FI=NOT99905

 

NOTICE. Unless otherwise indicated, all materials on this page and linked pages at the blue.temple.edu address and at the astro.temple.edu address are the sole property of Ralph B. Taylor and © 1999 by Ralph B. Taylor. All users have the right to freely access and copy these pages provided that they: acknowledge the source, do not make changes on any pages, and do not charge more than copying costs for distribution.

 

Notes to Accompany Basic Formulas in Simple Regression

Ralph B. Taylor

all materials copyright © 1999 by Ralph B. Taylor

These notes introduce you to the fundamental concepts we use when we examine how scores on one variable relate to scores on a different variable. We start off considering two kinds of theoretical relations between variables. We then consider relations where the scores on the first variable, and transformation values, determine scores on a second variable, and contrast this situation with instances where error also determines scores on the second variable. We then turn to covariation and covariance, statistical concepts allowing us to learn the strength of association between two variables. Finally, we review the basics of the equation for simple regression.

Following these notes you will find a few pages of definitions. There are links to a worksheet showing the relevant calculations

 

Theoretical status

We now have started looking at pairs of variables in scatterplots. There are two possible CONCEPTUAL relationships between the two variables in a pair.

Correlation. First, both may be of equal status. One is not assumed to be theoretically prior to the other. They are both just two variables that happen to be associated with one another, and you are interested in how strongly they are associated. For example, you want to know what the correlation is between the 1985 property crime rate and the 1985 violent crime rate at the state level. You do not necessarily think that one variable causes the other.

In these situations you are interested in the correlation or covariation between the two variables. Correlation and covariation are measures of association, and you can see their definition in the list at the end.
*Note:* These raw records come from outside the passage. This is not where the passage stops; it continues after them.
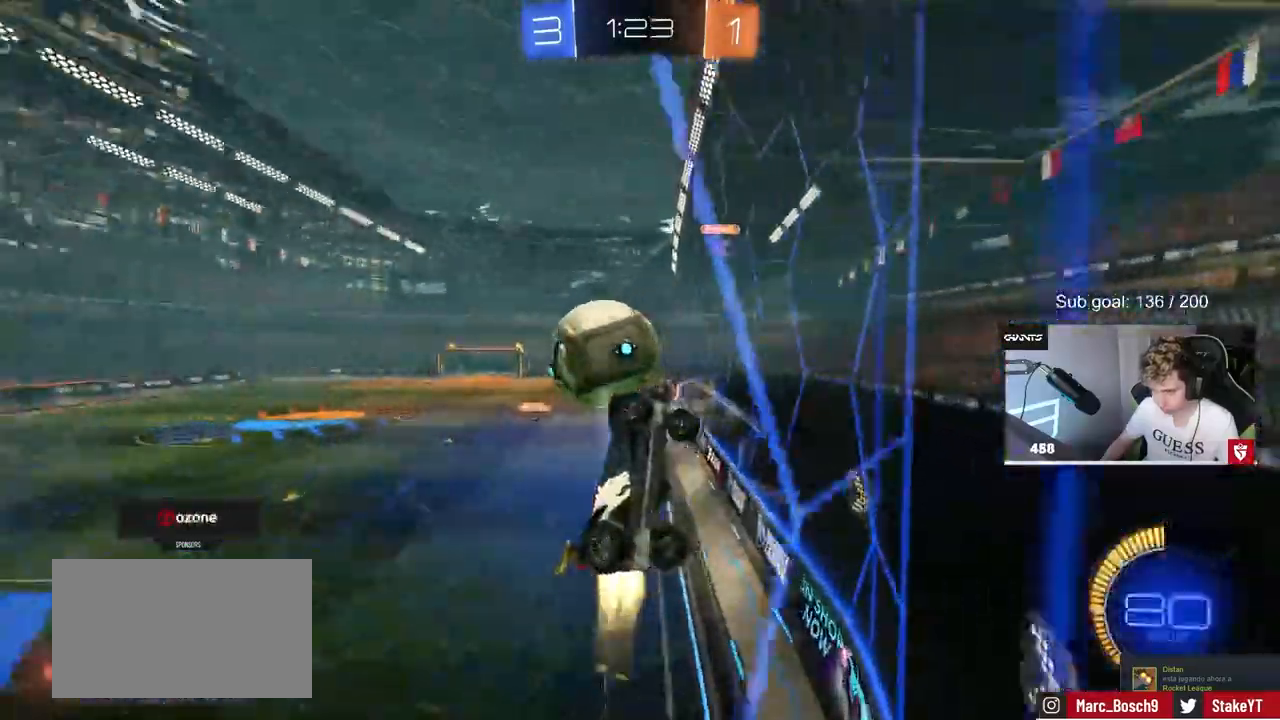
{"keys": ["a"], "mouse": ["left"], "mouse_move": "still", "events": [[33, "d", "down"], [83, "s", "down"], [133, "a", "down"], [133, "d", "up"], [317, "a", "up"], [317, "s", "up"], [417, "a", "down"]]}
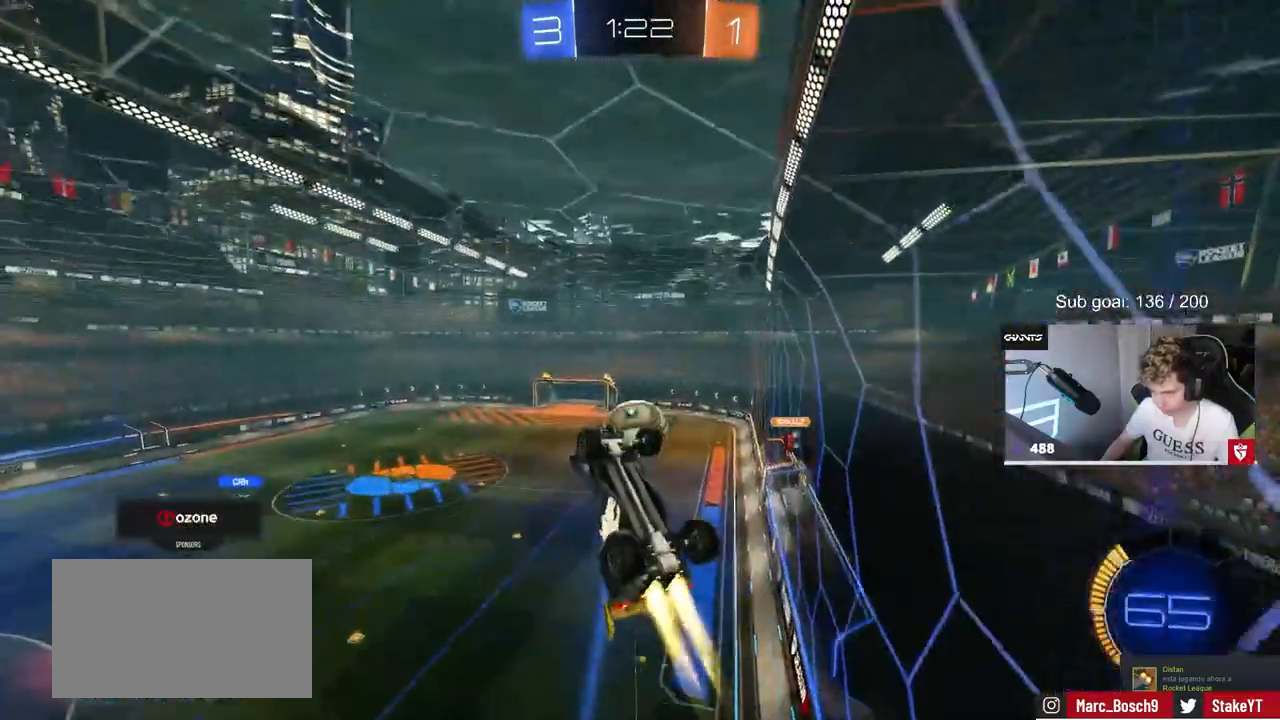
{"keys": [], "mouse": ["left"], "mouse_move": "still", "events": [[100, "shift", "down"], [150, "shift", "up"], [200, "a", "up"]]}
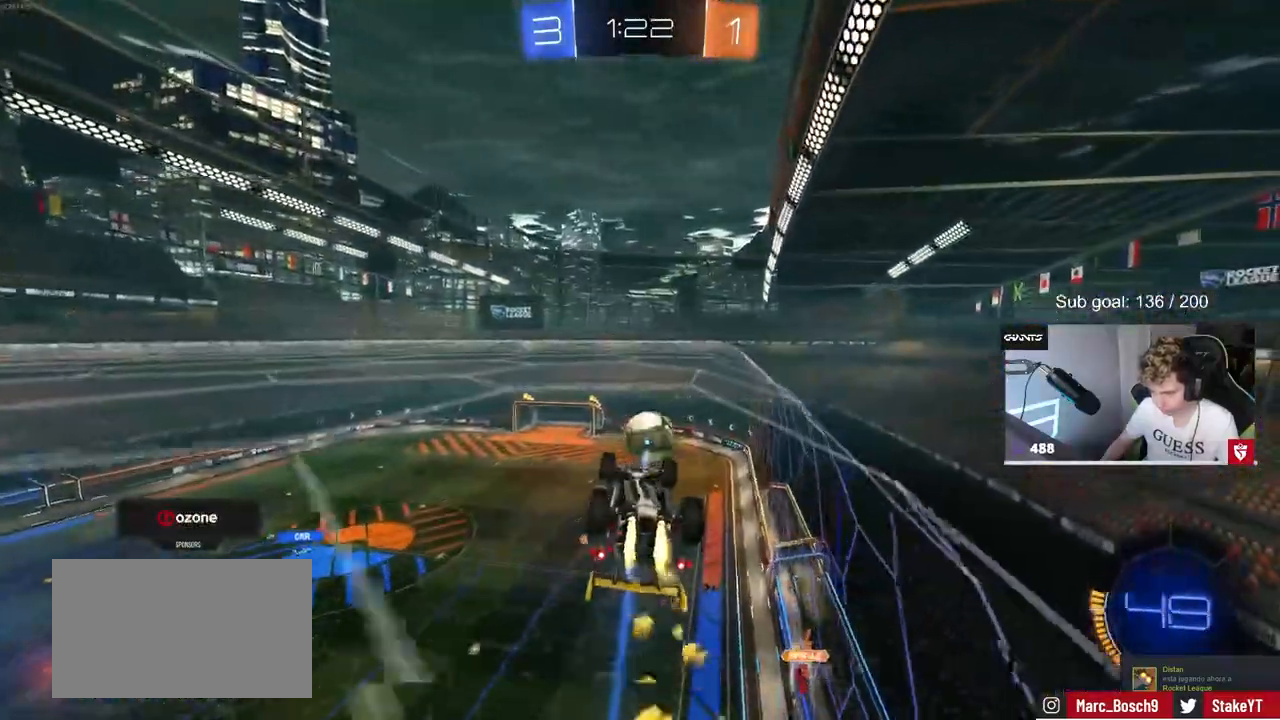
{"keys": ["d"], "mouse": ["left"], "mouse_move": "still", "events": [[83, "a", "down"], [83, "w", "down"], [133, "a", "up"], [167, "a", "down"], [250, "w", "up"], [350, "mouse_left", "up"], [400, "a", "up"], [450, "mouse_left", "down"], [500, "d", "down"]]}
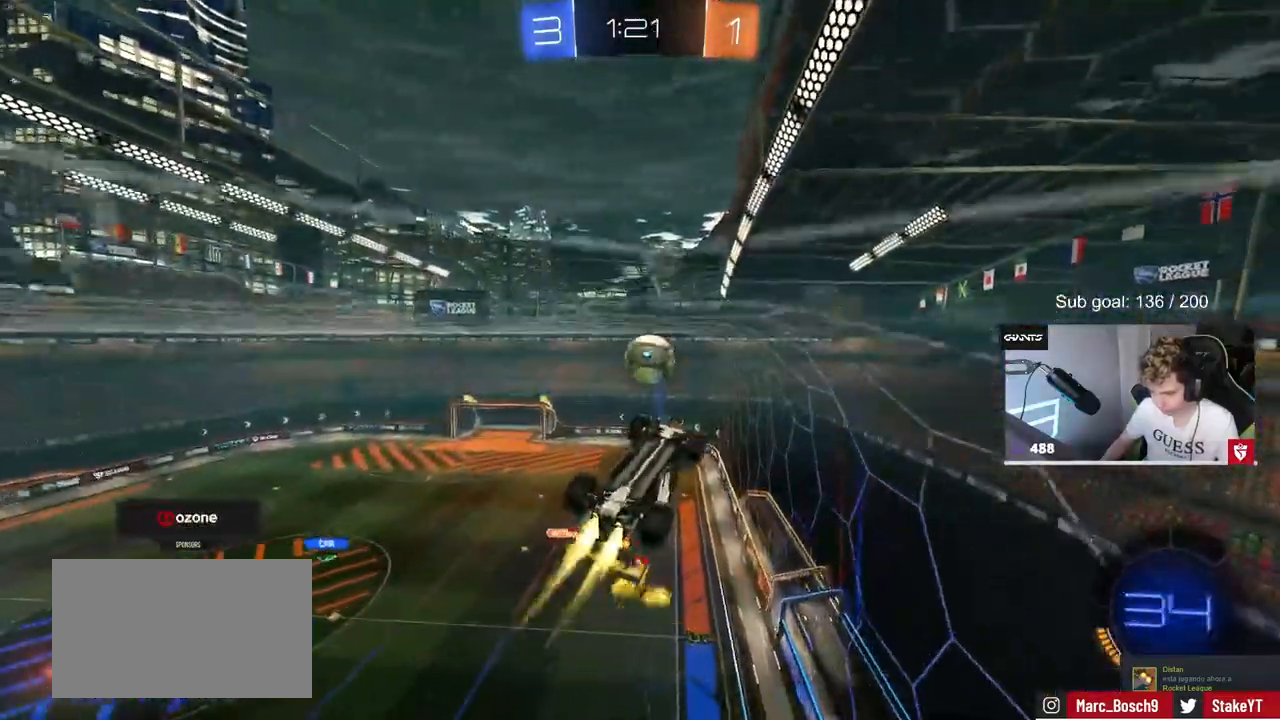
{"keys": [], "mouse": ["left"], "mouse_move": "still", "events": [[50, "s", "down"], [83, "s", "up"], [133, "s", "down"], [183, "d", "up"], [233, "a", "down"], [233, "s", "up"], [283, "mouse_left", "up"], [317, "a", "up"], [467, "mouse_left", "down"]]}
You may want to examine the scatterplots, and see how the variables correlate.

Regression. Alternately, you may be interested in how well one variable predicts the other. One variable is the predictor, another is the outcome. It is only when you have two variables, one that is, for theoretical reasons, a predictor, and one that is, for theoretical reasons, an outcome, that regression is appropriate. The example given in the other notes is a case in point: we assume that the economic level in the state (AVGPAY) "drives" the property crime rate. Theory says one is the cause (X) variable and the other is the outcome (Y) variable.
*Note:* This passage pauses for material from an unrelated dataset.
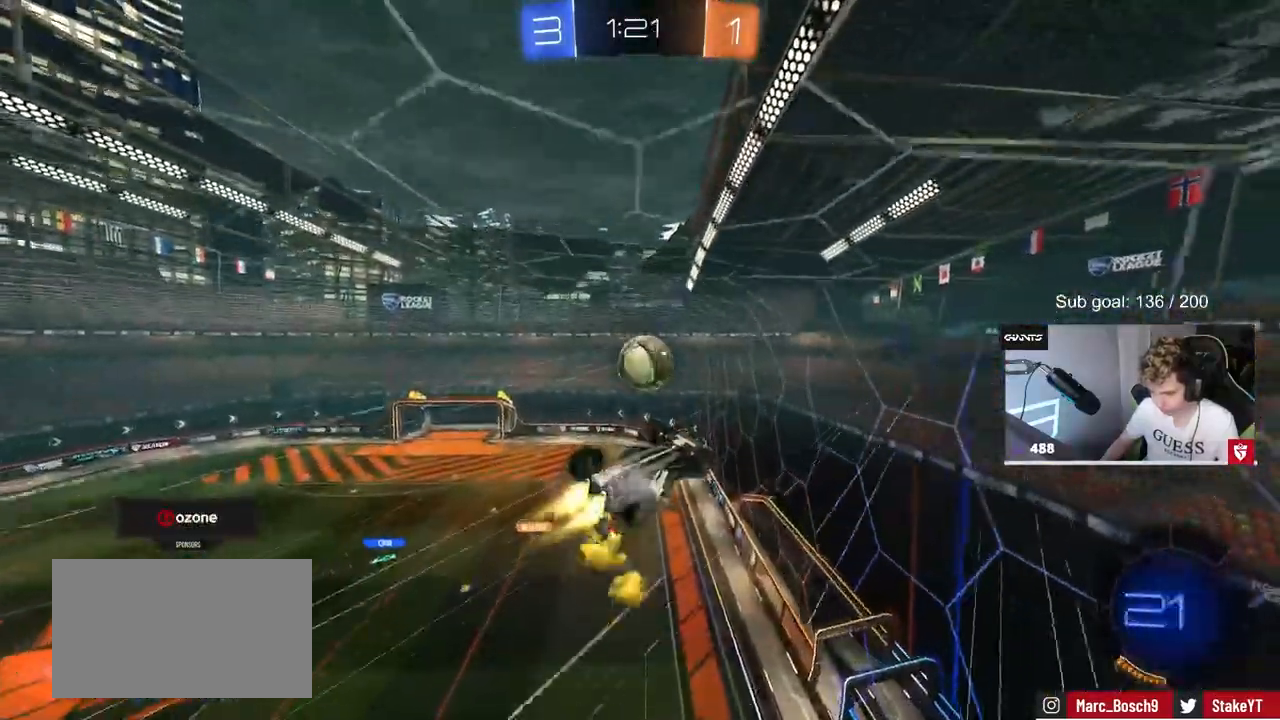
{"keys": [], "mouse": [], "mouse_move": "still", "events": [[50, "mouse_left", "up"], [200, "w", "down"], [250, "a", "down"], [300, "a", "up"], [300, "w", "up"]]}
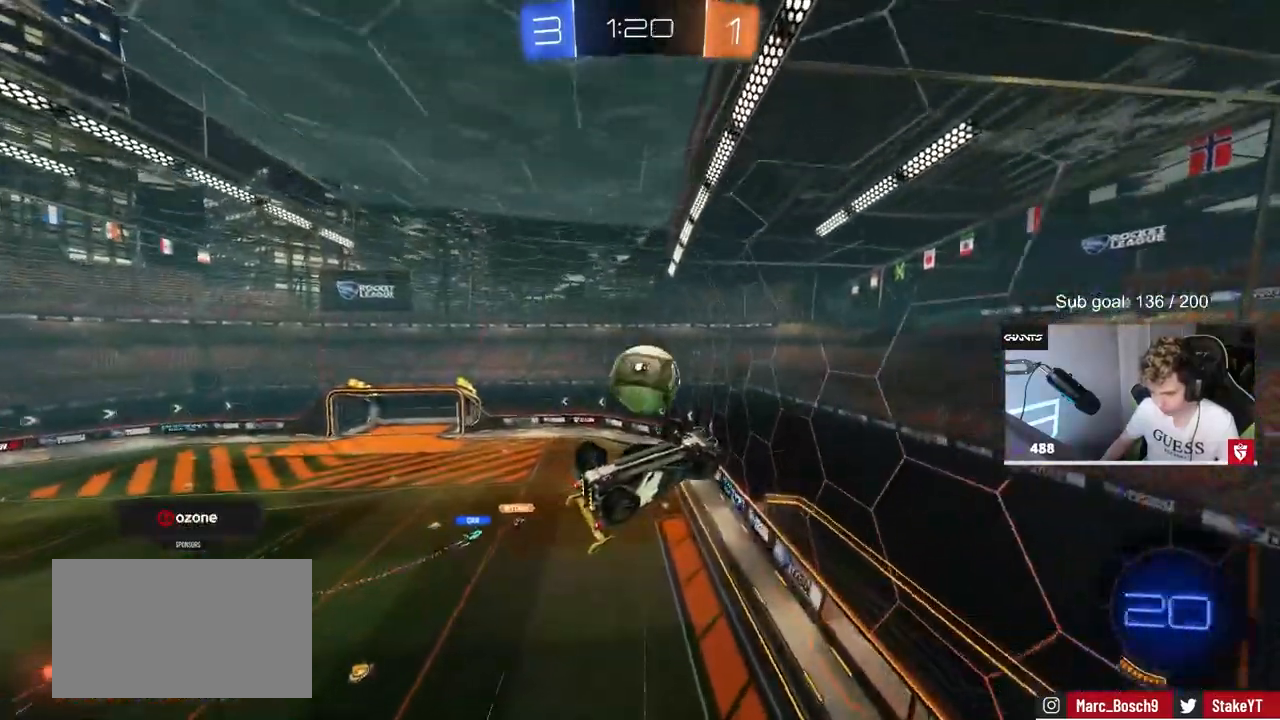
{"keys": ["d", "shift"], "mouse": [], "mouse_move": "still", "events": [[117, "d", "down"], [217, "a", "down"], [217, "d", "up"], [217, "mouse_left", "down"], [267, "a", "up"], [350, "mouse_left", "up"], [400, "d", "down"], [450, "shift", "down"]]}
The foundational logic of regression is one or more predictors, and one outcome. In simple regression we concentrate on just one predictor. When we move on to multiple regression we have more than one predictor.

 

Functional vs. Statistical Relationships

The mathematics of the relationship between the two variables can be one of two varieties: functional or statistical.

Functional. In the case of a functional relationship, the two variables, X and Y, are related by a specific mathematical function or transformation. The Y variable is defined solely in terms of corresponding X values and the transformations made to those values.

We have already looked at a large number of pairs of variables where the relationship between the members of the pair is a functional relationship. For example:

LVINUM85=log(1+VIOL85)

LVIRA85=log(1+VIOLRA85)

QPRRA85=(PROPRA85).5

QPRNUM85=(PROPER85).5

When two variables have a functional relationship, several things follow.

1. When you look at a scatterplot of the two variables, the X and Y values will always form a perfect line or a perfect curve. All the points will fall on that line or that curve.

2. The correlation between the two variables will always be +1.0 or

-1.0. As an example of the latter, consider the relationship

Y=-1*[LOG(1+X)]. A situation of linear dependence exists between the two variables when the correlation between them is perfect (r=-1.0 or r=1.0).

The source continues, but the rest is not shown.